▸ **What to do**: Filter these entries so that only lines with the word "linecap" remain.

##### Supplied records

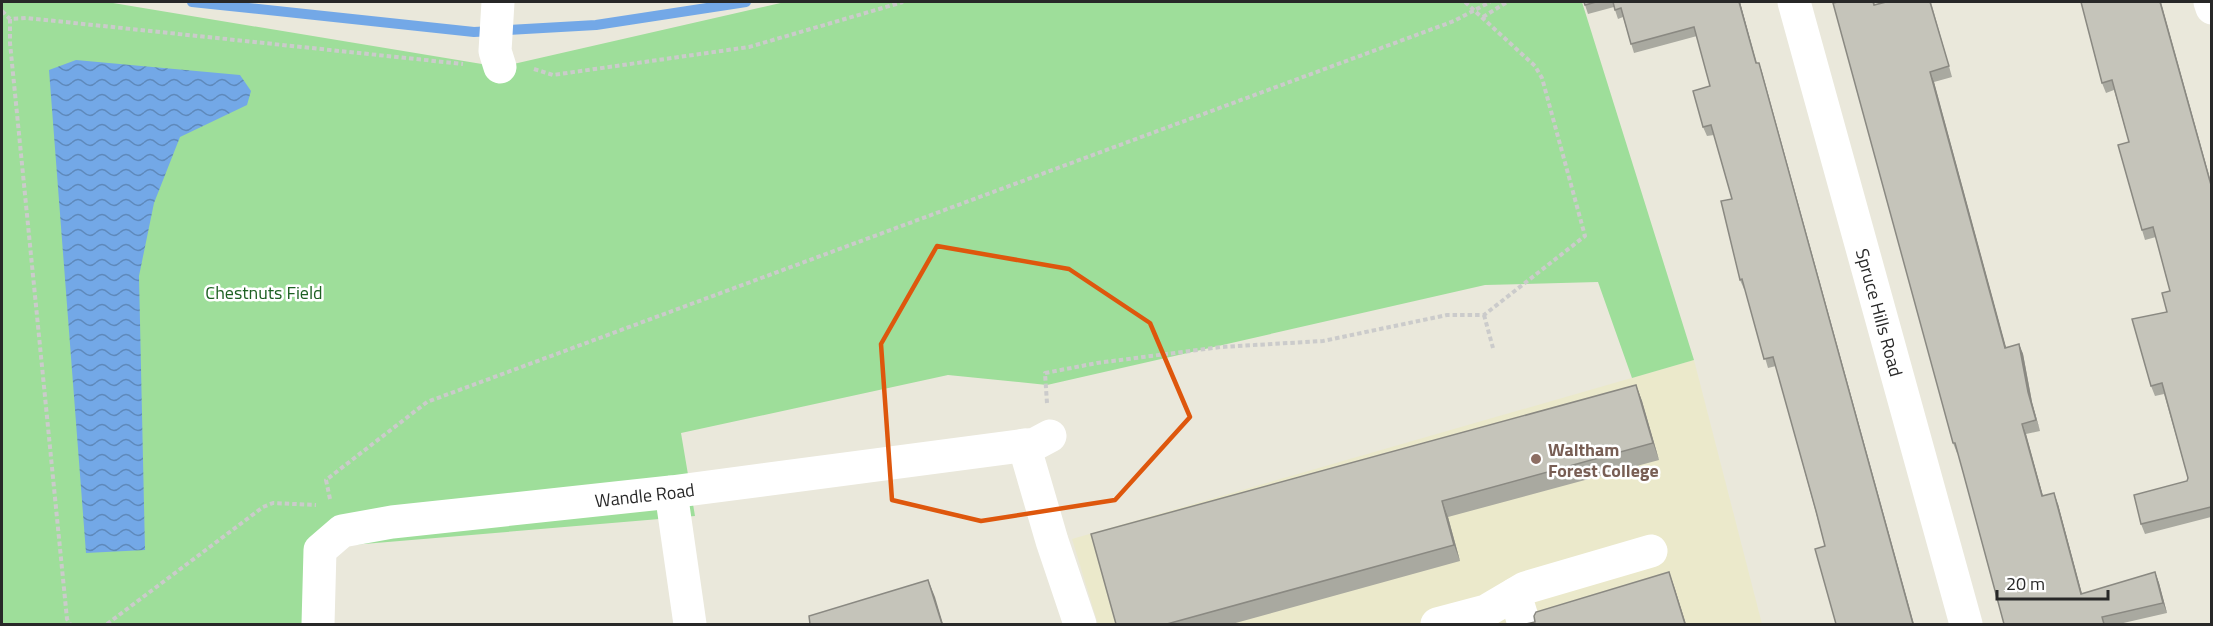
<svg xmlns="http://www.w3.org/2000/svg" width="2213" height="626" font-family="'Titillium Web',sans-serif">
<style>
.education{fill:#ebe9cb}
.park{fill:#9ede9a}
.water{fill:url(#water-waves)}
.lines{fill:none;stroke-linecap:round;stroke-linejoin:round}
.stream{stroke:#73a8e7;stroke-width:10}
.path{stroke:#cbcbcb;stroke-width:4;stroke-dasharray:4.5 3;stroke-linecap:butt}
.minor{stroke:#fff;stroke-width:33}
.wall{fill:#a9a9a0}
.shaded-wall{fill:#8a8982}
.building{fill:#c5c4ba;stroke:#8a8982;stroke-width:1.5}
.marked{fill:none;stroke:#de570d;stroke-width:4.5;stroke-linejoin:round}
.education-dot{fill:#8d6e63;stroke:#fff;stroke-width:2}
.labels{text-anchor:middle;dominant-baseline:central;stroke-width:5;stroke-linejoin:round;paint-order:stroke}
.park-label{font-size:18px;fill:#1d6022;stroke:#fff}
.street-label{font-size:18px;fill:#282828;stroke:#fff}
.education-label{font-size:18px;font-weight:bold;fill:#785e54;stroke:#fff;text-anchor:start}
</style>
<defs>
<pattern id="water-waves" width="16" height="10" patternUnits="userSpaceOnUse" patternTransform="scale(1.5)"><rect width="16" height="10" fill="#73a8e7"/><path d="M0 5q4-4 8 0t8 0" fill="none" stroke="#5e89bb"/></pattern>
</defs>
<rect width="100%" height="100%" fill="#eae8db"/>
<!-- education -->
<path class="education" d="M 1694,360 L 1762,624 L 1098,624 L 1072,539 Z"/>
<!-- park -->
<path class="park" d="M 2,2 L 107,2 L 500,67 L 785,2 L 1582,2 L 1694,360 L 1632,378 L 1598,282 L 1485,285 L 1047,385 L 948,375 L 681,433 L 695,516 L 328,547 L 332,624 L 2,624 Z"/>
<!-- water -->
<path class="water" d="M 76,60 L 240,75 L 251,91 L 247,105 L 180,137 L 154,203 L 139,276 L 145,550 L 86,553 L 49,70 Z"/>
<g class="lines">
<!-- stream -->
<path class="stream" d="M 192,2 L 474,32 L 596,25 L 746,2"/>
<!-- path -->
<g class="path">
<path d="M 2,11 L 10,19 L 27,18 L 463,64"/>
<path d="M 1483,17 L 1507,2"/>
<path d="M 10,19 L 10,43 L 67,619 L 70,624"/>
<path d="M 534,69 L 553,75 L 749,47 L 903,2"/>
<path d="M 1484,315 L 1493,348"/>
<path d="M 1047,403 L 1045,373 L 1097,363 L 1221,347 L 1323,341 L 1447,315 L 1484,315 L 1585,236 L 1542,78 L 1535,66 L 1465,2"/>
<path d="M 330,499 L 326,480 L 427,402 L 1454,21 L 1490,2"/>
<path d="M 107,624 L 263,507 L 273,503 L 316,505"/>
</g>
<!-- minor -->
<g class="minor">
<path d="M 498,2 L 495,51 L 500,67"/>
<path id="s1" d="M 1794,2 L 1966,624"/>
<path d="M 2210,2 L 2212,8"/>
<path d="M 1024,445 L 1052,541 L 1080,624"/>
<path d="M 671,492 L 690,624"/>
<path d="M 1515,594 L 1524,624"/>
<path id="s2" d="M 318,624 L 320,550 L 342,531 L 392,522 L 671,492 L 1035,444 L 1050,436"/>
<path d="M 1437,624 L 1486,611 L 1525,588 L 1651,551"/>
</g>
</g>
<!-- wall -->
<g class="wall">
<path d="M 1584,2 L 1740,2 L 1757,63 L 1759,63 L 1762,72 L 1825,546 L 1776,366 L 1768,368 L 1745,289 L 1744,289 L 1740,280 L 1732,199 L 1714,135 L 1707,136 L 1703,127 L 1710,86 L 1697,36 L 1634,53 L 1623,17 L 1618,19 L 1614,7 L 1588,14 Z"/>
<path d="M 1838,2 L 1874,2 L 1875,4 L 1931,2 L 1952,77 L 1934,82 L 2006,348 L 2019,344 L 2023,354 L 2032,402 L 2040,431 L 2026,434 L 2043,496 L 2058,504 L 2082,594 L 2155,572 L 2159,583 L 2167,613 L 2119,624 L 2004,624 L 1958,453 L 1957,453 L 1953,443 Z"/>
<path d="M 2081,2 L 2211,182 L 2211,517 L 2145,534 L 2141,524 L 2187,481 L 2188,478 L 2164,394 L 2155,396 L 2151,386 L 2167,312 L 2170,291 L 2156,237 L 2145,240 L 2142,230 L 2129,142 L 2114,90 L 2106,93 L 2102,83 Z"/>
<path d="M 1636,385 L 1642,401 L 1659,460 L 1448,517 L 1460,561 L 1232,624 L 1116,624 Z"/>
</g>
<!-- shaded-wall -->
<g class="shaded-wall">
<path d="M 1739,2 L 1740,2 L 1759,73 L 1756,63 Z"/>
<path d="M 2160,2 L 2161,2 L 2211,182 L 2211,185 Z"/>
<path d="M 1759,63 L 1762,72 L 1914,624 L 1913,624 Z"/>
<path d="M 1930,72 L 1934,82 L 2009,358 L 2005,348 Z"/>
<path d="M 2019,344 L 2023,354 L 2032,402 L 2040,431 L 2028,392 Z"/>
<path d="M 1636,385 L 1642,401 L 1659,460 L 1653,443 Z"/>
<path d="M 2022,424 L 2026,434 L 2046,507 L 2042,496 Z"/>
<path d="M 2054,493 L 2058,504 L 2085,605 L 2081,594 Z"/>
<path d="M 1442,501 L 1448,517 L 1460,561 L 1454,545 Z"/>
<path d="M 1669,572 L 1675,589 L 1686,624 L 1685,624 Z"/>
<path d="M 2155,572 L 2159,583 L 2167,613 L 2163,603 Z"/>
<path d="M 928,580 L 935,597 L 943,624 L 942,624 Z"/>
</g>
<!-- building -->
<g class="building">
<path d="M 1584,2 L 1596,2 L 1585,5 Z"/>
<path d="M 1613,2 L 1739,2 L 1756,63 L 1759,63 L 1913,624 L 1836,624 L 1815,549 L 1825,546 L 1816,511 L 1773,357 L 1764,359 L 1742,279 L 1740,280 L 1721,201 L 1732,199 L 1711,125 L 1703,127 L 1693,91 L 1710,86 L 1694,27 L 1631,44 L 1621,8 L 1615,10 Z"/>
<path d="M 1838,2 L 1873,2 L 1874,5 L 1886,2 L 1930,2 L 1949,66 L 1930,72 L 2005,348 L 2019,344 L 2028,392 L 2036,420 L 2022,424 L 2042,496 L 2054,493 L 2081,594 L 2155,572 L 2163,603 L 2102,617 L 2104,624 L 2004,624 L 1963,472 L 1955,443 L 1953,443 L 1833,3 Z"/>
<path d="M 2081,2 L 2160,2 L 2211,185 L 2211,510 L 2211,507 L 2141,524 L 2134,495 L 2187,481 L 2188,478 L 2162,383 L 2151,386 L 2132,319 L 2167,312 L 2162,293 L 2170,291 L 2153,227 L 2142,230 L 2118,145 L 2129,142 L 2112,80 L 2102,83 Z"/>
<path d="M 1636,385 L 1653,443 L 1442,501 L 1454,545 L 1167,624 L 1116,624 L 1091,534 Z"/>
<path d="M 1669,572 L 1685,624 L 1526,624 L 1535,622 L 1534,616 L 1536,612 Z"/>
<path d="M 928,580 L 942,624 L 810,624 L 809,616 Z"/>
</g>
<!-- marked area -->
<path class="marked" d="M 937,246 L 1069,269 L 1150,323 L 1190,417 L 1115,500 L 981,521 L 892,500 L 881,344 Z"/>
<!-- markers -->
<circle class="education-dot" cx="1536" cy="459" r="6"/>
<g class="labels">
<!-- park labels -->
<g class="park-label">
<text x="264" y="292">Chestnuts Field</text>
</g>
<!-- street labels -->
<g class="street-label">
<text stroke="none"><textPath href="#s1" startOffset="322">Spruce Hills Road</textPath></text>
<text stroke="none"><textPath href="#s2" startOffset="408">Wandle Road</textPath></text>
</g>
<!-- education labels -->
<g class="education-label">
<text x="1548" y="449">Waltham<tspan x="1548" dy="21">Forest College</tspan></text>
</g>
</g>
<!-- border -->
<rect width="2213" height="626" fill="none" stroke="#282828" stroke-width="6"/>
<!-- scale -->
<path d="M1997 590v9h111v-9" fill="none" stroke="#282828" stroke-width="3"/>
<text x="2006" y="590" font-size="18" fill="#282828" stroke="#ffffff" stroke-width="4.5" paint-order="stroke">20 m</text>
</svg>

##########

▸ **Your solution**:
.lines{fill:none;stroke-linecap:round;stroke-linejoin:round}
.path{stroke:#cbcbcb;stroke-width:4;stroke-dasharray:4.5 3;stroke-linecap:butt}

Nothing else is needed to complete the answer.